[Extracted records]
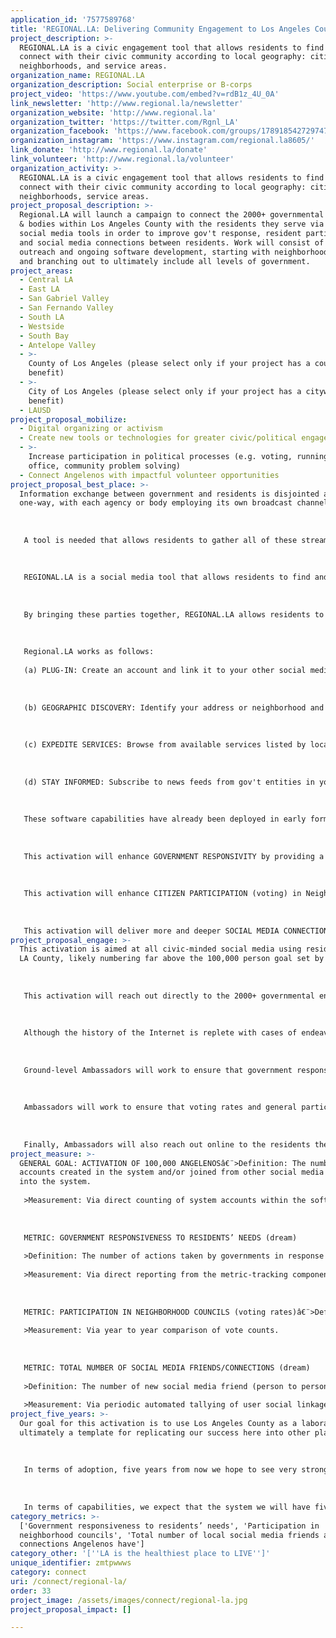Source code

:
 ```yaml
---
application_id: '7577589768'
title: 'REGIONAL.LA: Delivering Community Engagement to Los Angeles County'
project_description: >-
  REGIONAL.LA is a civic engagement tool that allows residents to find and
  connect with their civic community according to local geography: cities,
  neighborhoods, and service areas.
organization_name: REGIONAL.LA
organization_description: Social enterprise or B-corps
project_video: 'https://www.youtube.com/embed?v=rdB1z_4U_0A'
link_newsletter: 'http://www.regional.la/newsletter'
organization_website: 'http://www.regional.la'
organization_twitter: 'https://twitter.com/Rgnl_LA'
organization_facebook: 'https://www.facebook.com/groups/178918542729747'
organization_instagram: 'https://www.instagram.com/regional.la8605/'
link_donate: 'http://www.regional.la/donate'
link_volunteer: 'http://www.regional.la/volunteer'
organization_activity: >-
  REGIONAL.LA is a civic engagement tool that allows residents to find and
  connect with their civic community according to local geography: cities,
  neighborhoods, service areas.
project_proposal_description: >-
  Regional.LA will launch a campaign to connect the 2000+ governmental agencies
  & bodies within Los Angeles County with the residents they serve via tailored
  social media tools in order to improve gov't response, resident participation,
  and social media connections between residents. Work will consist of in-person
  outreach and ongoing software development, starting with neighborhood councils
  and branching out to ultimately include all levels of government.
project_areas:
  - Central LA
  - East LA
  - San Gabriel Valley
  - San Fernando Valley
  - South LA
  - Westside
  - South Bay
  - Antelope Valley
  - >-
    County of Los Angeles (please select only if your project has a countywide
    benefit)
  - >-
    City of Los Angeles (please select only if your project has a citywide
    benefit)
  - LAUSD
project_proposal_mobilize:
  - Digital organizing or activism
  - Create new tools or technologies for greater civic/political engagement
  - >-
    Increase participation in political processes (e.g. voting, running for
    office, community problem solving)
  - Connect Angelenos with impactful volunteer opportunities
project_proposal_best_place: >-
  Information exchange between government and residents is disjointed and
  one-way, with each agency or body employing its own broadcast channel.
   
   
   
   A tool is needed that allows residents to gather all of these streams into a single flow and also to add their own voice in the dialogue.
   
   
   
   REGIONAL.LA is a social media tool that allows residents to find and connect with their civic community according to local geography: cities, neighborhoods, service areas.
   
   
   
   By bringing these parties together, REGIONAL.LA allows residents to obtain better response from their local governments, participate more meaningfully in their neighborhood councils and other bodies, and form more & deeper social media connections with other residents through shared participation.
   
   
   
   Regional.LA works as follows:
   
   (a) PLUG-IN: Create an account and link it to your other social media so that you may consume the experience in your preferred environment (Regional.LA means to work with other social media platforms rather than compete).
   
   
   
   (b) GEOGRAPHIC DISCOVERY: Identify your address or neighborhood and be presented with a list of gov't agencies & bodies operating in your area (this is accomplished by analyzing intersections between your area and the service areas of the gov't entities).
   
   
   
   (c) EXPEDITE SERVICES: Browse from available services listed by local gov't entities and submit any requested info that would expedite these services (Gov't can serve you better if they know you better). This can apply to utility initiation, emergency response, volunteer opportunities, etc. 
   
   
   
   (d) STAY INFORMED: Subscribe to news feeds from gov't entities in your area.
   
   
   
   These software capabilities have already been deployed in early form in select pilot areas, and over the course of the grant life cycle deployment will be expanded ultimately throughout all of Los Angeles County. In addition, deployment will be accompanied by a robust "ground game" of local ambassadors, drawn from local communities, and funded to actively promote adoption of the platform in their areas.
   
   
   
   This activation will enhance GOVERNMENT RESPONSIVITY by providing a venue for direct citizen/government connection: residents can discover and make themselves known to their local government agencies, facilitating better interactions. Furthermore, governments can post surveys & questionnaires and also advertise volunteer opportunities and services --residents can respond & register online to enhance government response.
   
   
   
   This activation will enhance CITIZEN PARTICIPATION (voting) in Neighborhood Councils by providing (a) a means for the Councils to have a higher profile amongst residents and deliver more value to residents, and (b) a means for Councils to actively advertise and facilitate voting opportunities.
   
   
   
   This activation will deliver more and deeper SOCIAL MEDIA CONNECTIONS among residents by providing new ways for them to participate together in activities of common interest, thus promoting direct residents-2-residents discovery.
project_proposal_engage: >-
  This activation is aimed at all civic-minded social media using residents in
  LA County, likely numbering far above the 100,000 person goal set by LA2050.
   
   
   
   This activation will reach out directly to the 2000+ governmental entities operating in LA County (starting with Neighborhood Councils and moving "up" from there) and utilize these entities as a vector to reach as many of the 10 million+ residents of LA County as possible. 
   
   
   
   Although the history of the Internet is replete with cases of endeavors that enjoyed instant success from viral adoption with no marketing required, this activation makes no such assumptions and instead includes a strong "ground-game" based upon in-person action at the Neighborhood Council level. 
   
   
   
   Ground-level Ambassadors will work to ensure that government responsivity to residents' needs is being positively impacted by dialoging with gov't agencies to discover their needs and assisting them in utilizing the tool for best effect. 
   
   
   
   Ambassadors will work to ensure that voting rates and general participation in Neighborhood Councils is positively impacted by similarly interfacing with Council Boards to understand needs and share best practices culled from other Councils. 
   
   
   
   Finally, Ambassadors will also reach out online to the residents themselves via online forums in order to monitor and understand how the tool is being adopted by individuals, and make recommendations back to Management towards improving end-user experiences.
project_measure: >-
  GENERAL GOAL: ACTIVATION OF 100,000 ANGELENOSâ€¨>Definition: The number of
  accounts created in the system and/or joined from other social media accounts
  into the system.
   
   >Measurement: Via direct counting of system accounts within the software system.
   
   
   
   METRIC: GOVERNMENT RESPONSIVENESS TO RESIDENTS’ NEEDS (dream)
   
   >Definition: The number of actions taken by governments in response to resident requests made through the software system (acknowledgement of request, followup activities, final resolution, etc).
   
   >Measurement: Via direct reporting from the metric-tracking component of the software system.
   
   
   
   METRIC: PARTICIPATION IN NEIGHBORHOOD COUNCILS (voting rates)â€¨>Definition: LA2050 has defined this metric as the voting rates in Neighborhood Councils.
   
   >Measurement: Via year to year comparison of vote counts.
   
   
   
   METRIC: TOTAL NUMBER OF SOCIAL MEDIA FRIENDS/CONNECTIONS (dream)
   
   >Definition: The number of new social media friend (person to person) and connection (person to group) links made via the system. 
   
   >Measurement: Via periodic automated tallying of user social linkages.
project_five_years: >-
  Our goal for this activation is to use Los Angeles County as a laboratory and
  ultimately a template for replicating our success here into other places. 
   
   
   
   In terms of adoption, five years from now we hope to see very strong adoption in Los Angeles County as well as numerous other regions, with the number of residents using the tool being equivalent to those presently utilizing generic social media for civic engagement (defined as social media users who are members of one or more neighborhood-themed interest groups). 
   
   
   
   In terms of capabilities, we expect that the system we will have five years from now will have evolved greatly from what we initially launch, with that evolution being strongly informed by feedback from our user base of residents and governments.
category_metrics: >-
  ['Government responsiveness to residents’ needs', 'Participation in
  neighborhood councils', 'Total number of local social media friends and
  connections Angelenos have']
category_other: '[''LA is the healthiest place to LIVE'']'
unique_identifier: zmtpwwws
category: connect
uri: /connect/regional-la/
order: 33
project_image: /assets/images/connect/regional-la.jpg
project_proposal_impact: []

---
```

The task: Your answer should be one number: the count of lines in the data above that include the word "Measurement".

Solution: 4